Delusional parasitosis is a disorder that occurs more frequently in women than in men, its frequency increases by age. The mean age of onset is 55 (15,16). Regarding the etiology of the disorder, it can occur as a primary or secondary. If the underlying cause is a disease such as diabetes, hypertension, cerebrovascular diseases, thyroid dysfunction, vitamin B12 deficiency, lymphoma or leukemia, then it is called ‘Secondary Organic Delusional Parasitosis’ (7). According to this information, the case is coherent with the disorder in terms of age and gender. Due to underlying diabetes, hypertension, and hypothyroidism, the patient was diagnosed with Secondary Organic Delusional Parasitosis.

Since typical antipsychotics have been succesfully used in the treatment of delusional parasitosis, it has been suggested that the reduction of striatal dopamine transport function may take a part in the etio-pathogenesis of the disease (17) In 1975, pimozide became an important option in the treatment because Riding and Munro (18) reported good response to pimozide in patients with the delusional disorder - somatic type. Antagonistic effect of pimozide on opioid receptors was also helpful for the symptoms such as itching and paresthesia in this disorder. However, the use of atypical antipsychotics has become an option because of the late age of onset of the disease, the development of QTc prolongation, and the risk of extrapyramidal side effects due to pimozide use (6).

In the literature, a case presentation reported that after unsuccessful treatment with quetiapine, the tratment switched to 0.5mg/day risperidone, and the patient was responded to risperidone in a short time (19). There are case reports regarding the use of risperidone, quetiapine, olanzapine, amisulpride, and aripiprazole in the treatment of primary delusional parasitosis (6,20). In a study evaluating atypical antipsychotics use in the treatment of primary and secondary delusional parasitosis, remission rates were reported as 75%, olanzapine and risperidone were the most commonly used drugs, and the drug doses were lower than the doses on the treatment of schizophrenia (21). In the view of all this information; taking the patient’s age and her coronary artery disease history into consideration, 1mg/day risperidone treatment was started and treatment response was received within a short period of time, in three weeks.

The comorbidity of skin diseases and psychiatric disorders is very common (22). Collaboration of dermatology and CLP is important with regard to the diagnosis, treatment, and patient’s acceptance style of the disease (23). The fact that the complaints of our patient have persisted in the past four years and the presence of many hospitalization in dermatology department in this process shows the importance of CLP. These patients usually do not want to apply to the psychiatry clinic when it is recommended. This situation leads to a delay in the diagnosis and treatment of the disorder, which is normally well-responsive to the treatment.
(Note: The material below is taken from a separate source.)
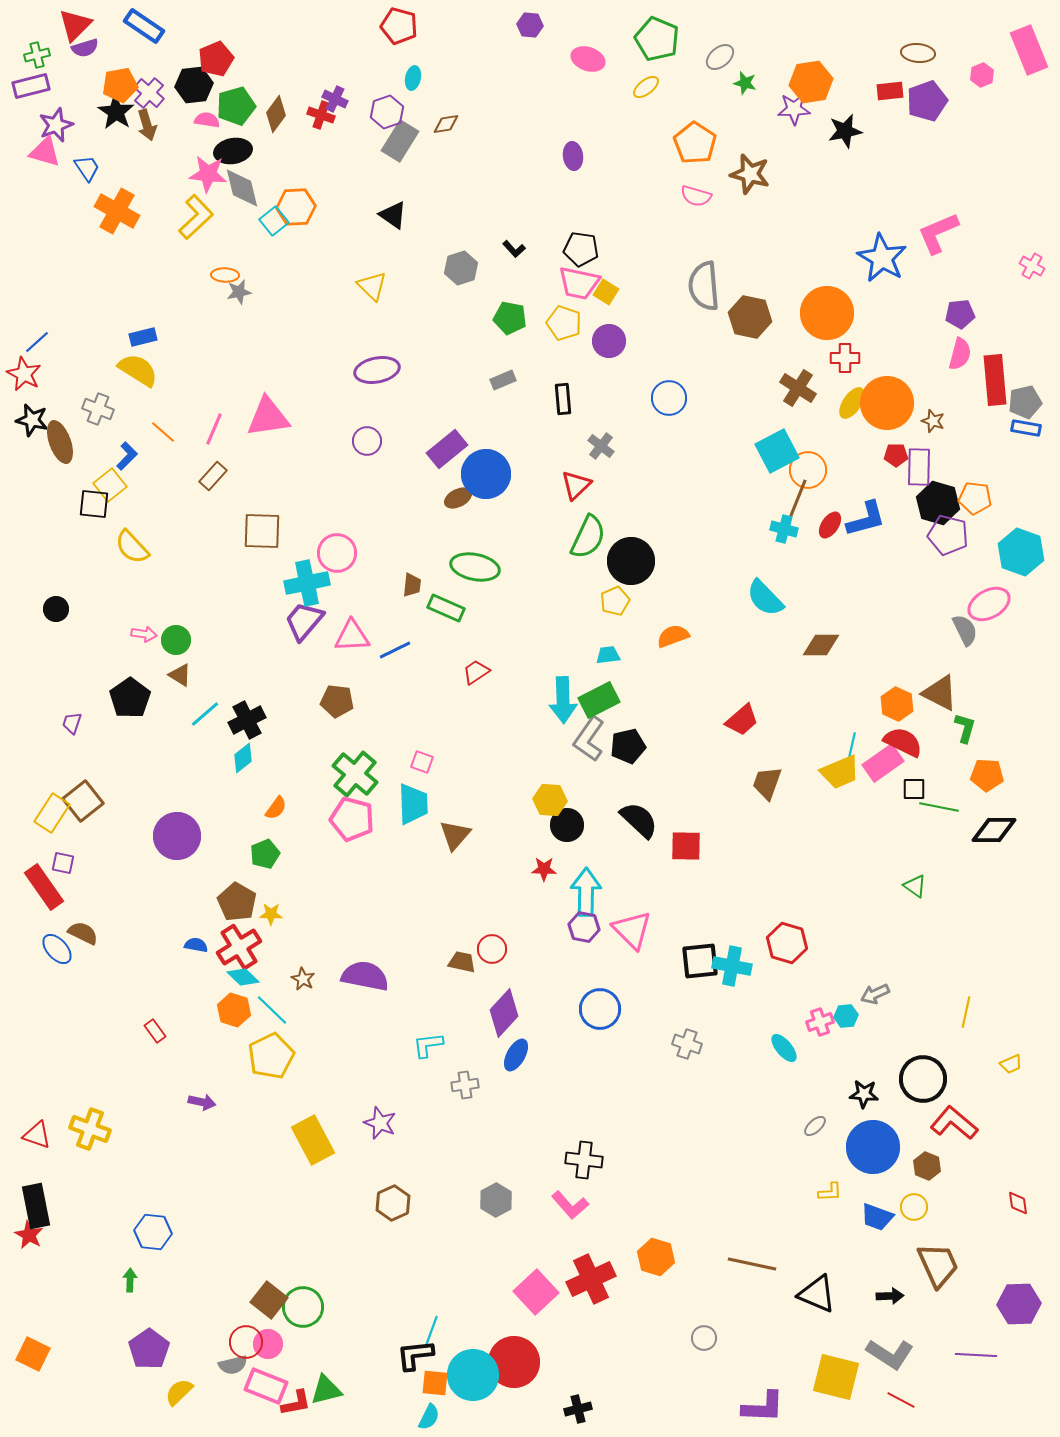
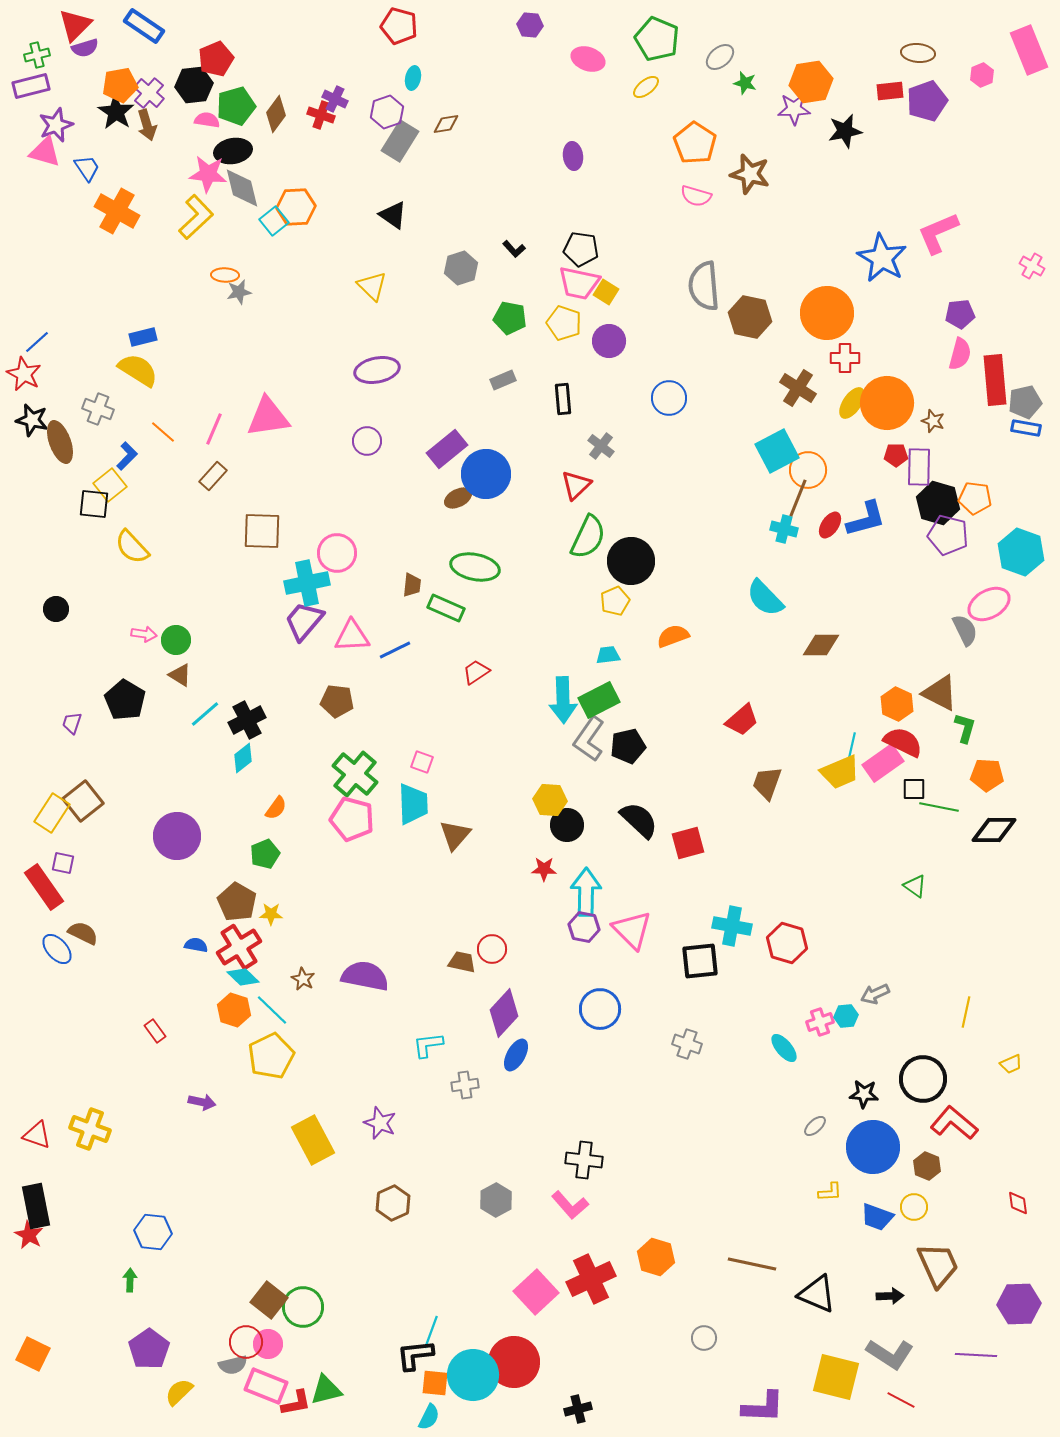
black pentagon at (130, 698): moved 5 px left, 2 px down; rotated 6 degrees counterclockwise
red square at (686, 846): moved 2 px right, 3 px up; rotated 16 degrees counterclockwise
cyan cross at (732, 966): moved 40 px up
This also leads to the consolidation of the delusions, and thus causes treatment resistance. The benefits of the collaboration between dermatology and CLP units cannot be ignored in establishing a trust relationship between the patient and clinicians, ensuring treatment compliance and continuing communication with the psychiatrist.In conclusion; delusional parasitosis is a rare disorder. The patients seek for treatment in various departments before applying to psychiatry. In this situation, the patient is not only exposed to unnecessary medical examinations and treatments, but her admission to the psychiatry clinic to receive appropriate treatment is delayed as well. The purpose of presenting this case is to draw attention of clinicians to this rare disorder, to emphasize the importance of CLP applications and to contribute to the prevention of patients’ time loss before treatment.

Conflict of Interest: Authors declared no conflict of interest.

Financial Disclosure: Authors declared no financial support.